- [Given exercise 1]:
Output everything in the sentiment classification assignment from "The goal is" down to "training/test data sets.".
- [Given exercise 2]:
In the sentiment classification assignment, what AUC should the model reach over all five test sets?
- [Given exercise 3]:
Write the next part of the sentiment classification assignment, starting right after its last sentence.

- [Page extract]:

***

The goal is to build a binary classification model to predict the sentiment of a review with a **vocabulary size** less than or equal to **1000**. A phrase, for example, "worst_movie", is counted as one word. 


You should use the **same** vocabulary for all five training/test data sets. 


Evaluation metric is **AUC** on the test data. You should try to produce AUC equal to or bigger than **0.96** over all five test data.

## What to Submit

Submit the following **four** items on Coursera:

* A text file named **myvocab.txt** that contains your word list: one word/phrase in a row and the number of rows should be less than 2000. Partial credits will be given to vocabs of size bigger than 1000 but less than 2000.

* An R/Python Markdown/Notebook file in HTML explaining how you construct your vocabulary. Include **all necessary code** in this  file so we can reproduce your results.

***

Items from a dataset
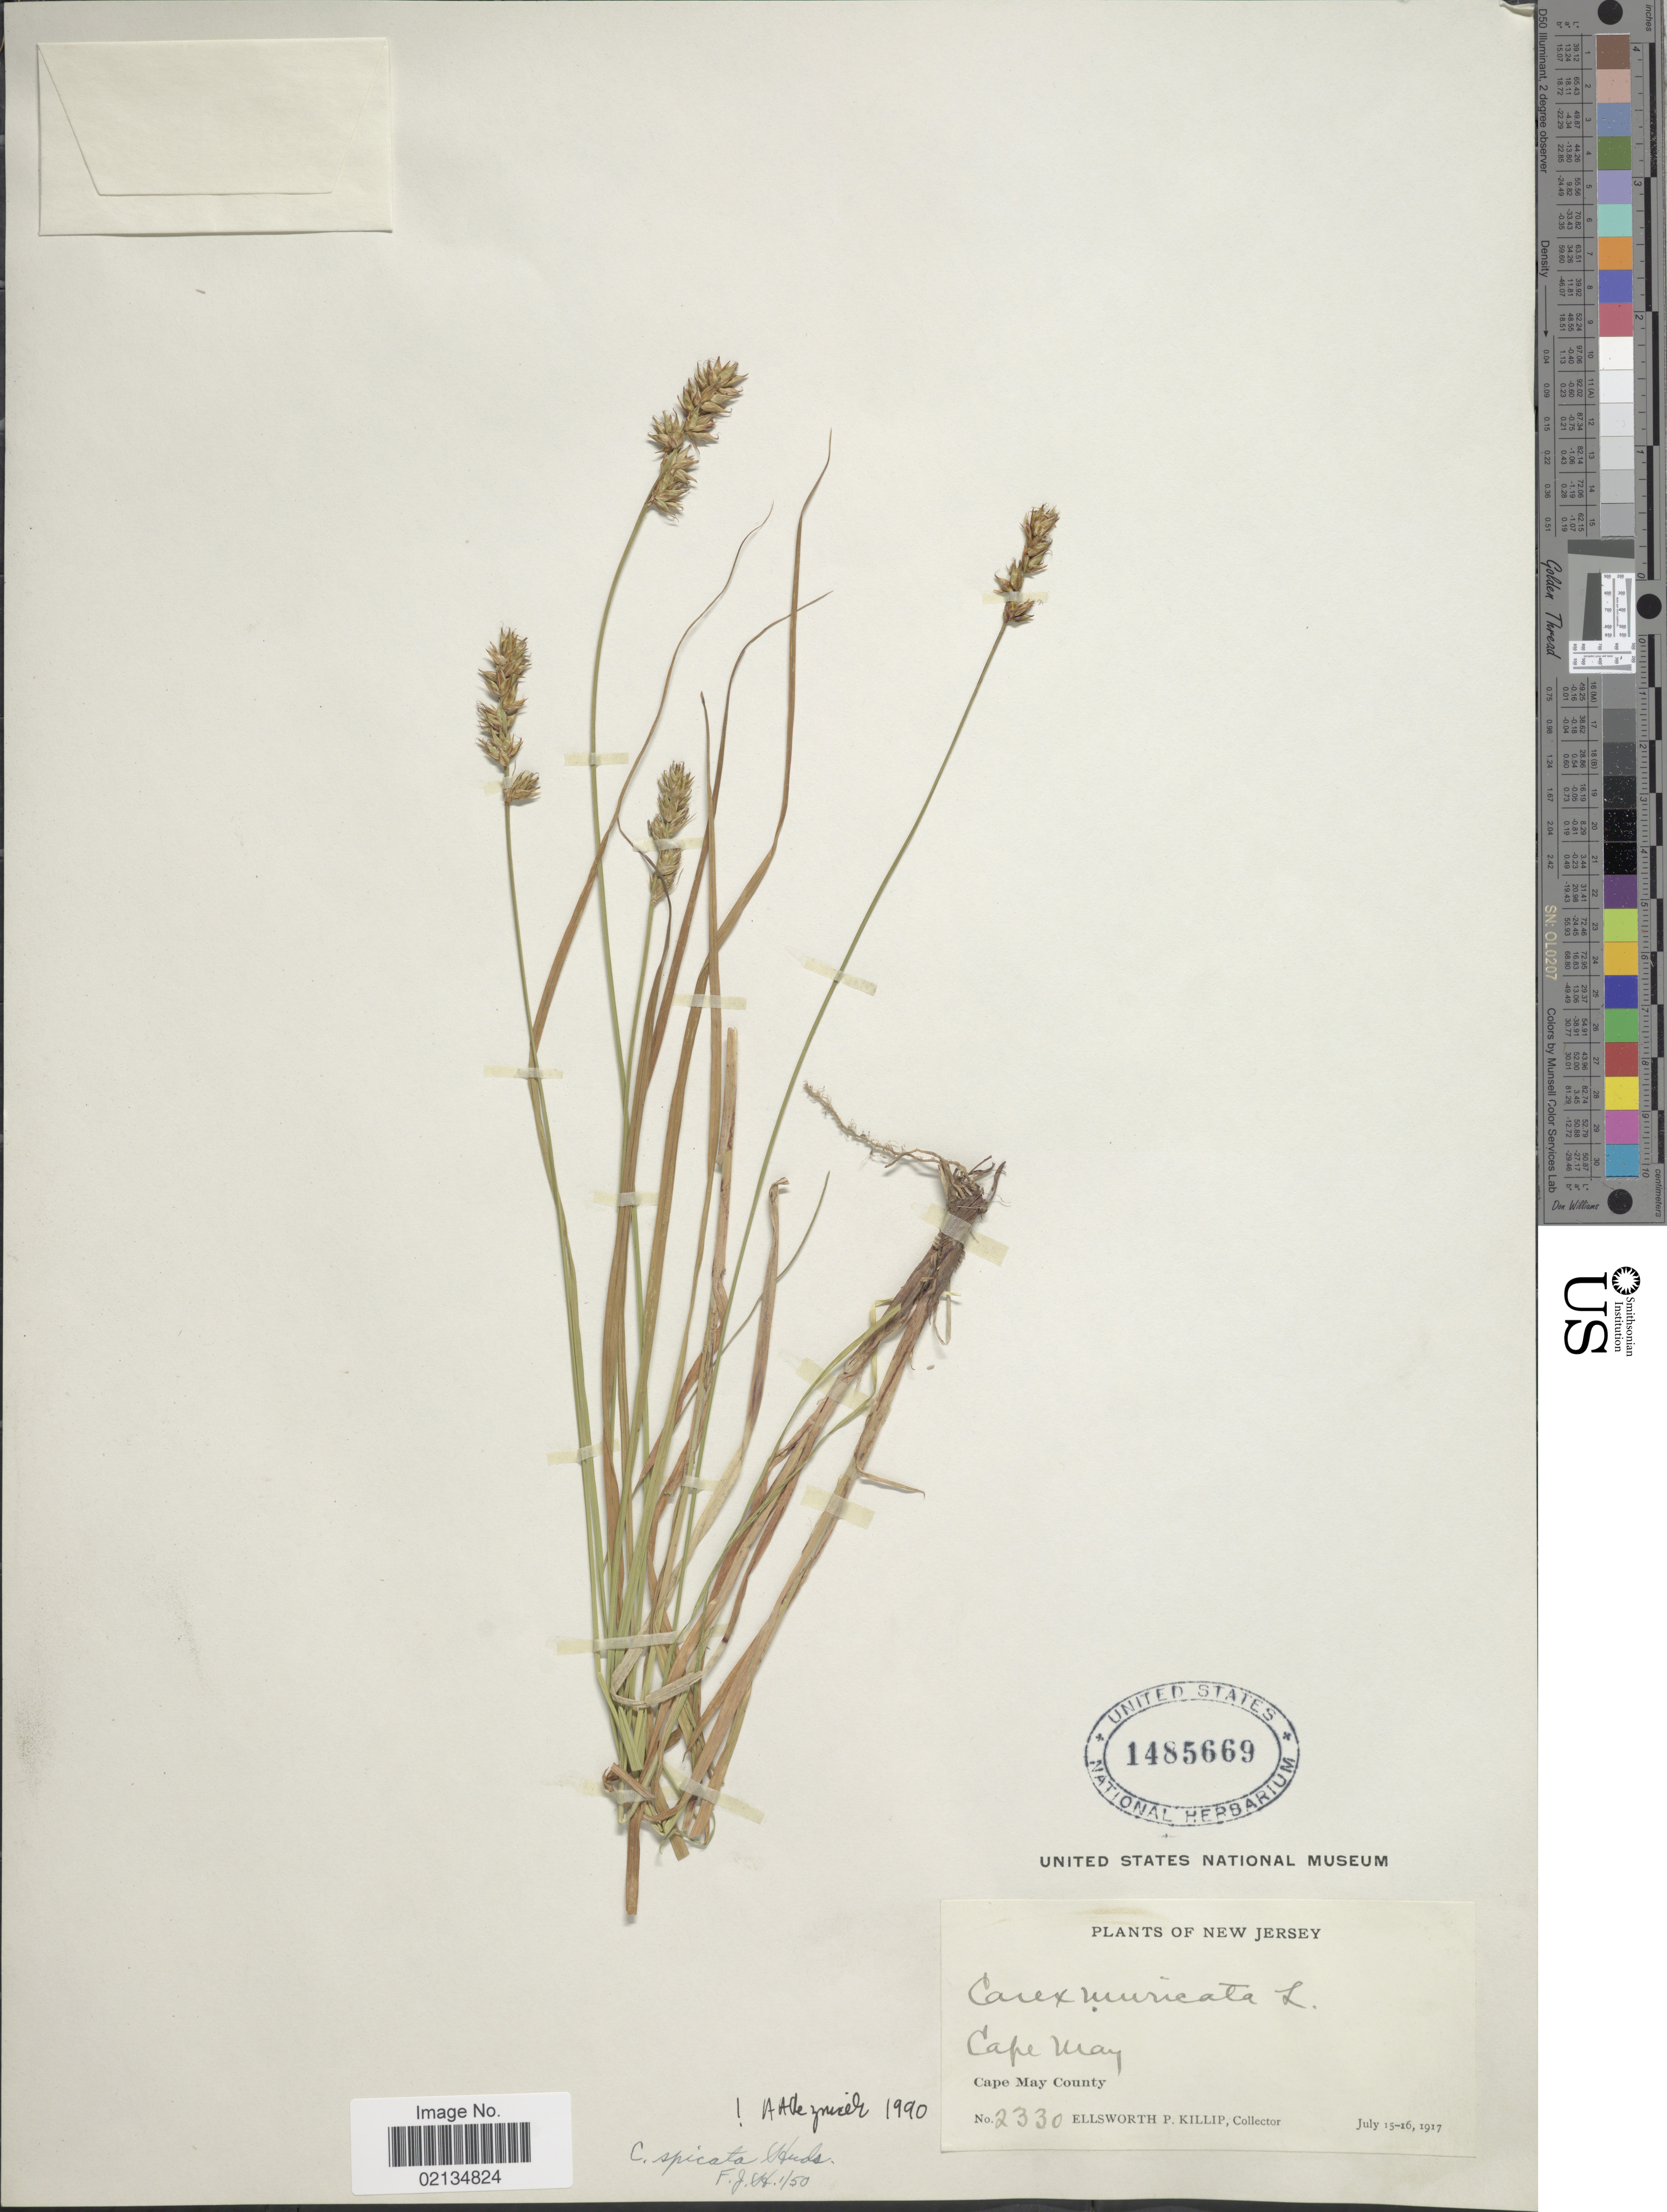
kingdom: Plantae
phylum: Tracheophyta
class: Liliopsida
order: Poales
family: Cyperaceae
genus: Carex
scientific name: Carex spicata subsp. spicata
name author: Huds.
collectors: E. P. Killip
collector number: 2330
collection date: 1917-07-15/1917-07-26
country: United States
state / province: New Jersey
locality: Cape May, Cape May County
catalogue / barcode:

***

- [Expected answer 1]:
The goal is to build a binary classification model to predict the sentiment of a review with a **vocabulary size** less than or equal to **1000**. A phrase, for example, "worst_movie", is counted as one word. 


You should use the **same** vocabulary for all five training/test data sets.

- [Expected answer 2]:
0.96 or higher

- [Expected answer 3]:
* A report (4-page maximum, PDF or HTML) that provides the technical details of your model, your implementation and any interesting findings. In addition, report the performance and running time for the five test data sets, and the computer system you use (e.g., Macbook Pro, 2.53 GHz, 4GB memory, or AWS t2.large). **More requirements on your report will be posted on Campuswire.**

  You could include some details on how you construct the vocabulary in the report, but it is not required since we can find those details in the Markdown file.

 

* R/Python code in a single file named **mymain.R** (or **mymain.py**) that takes your myvocab.txt, a training data and a test data as input and outputs one submission file (the format of the submission file is given below). 

  Your mymain.R should look like the following.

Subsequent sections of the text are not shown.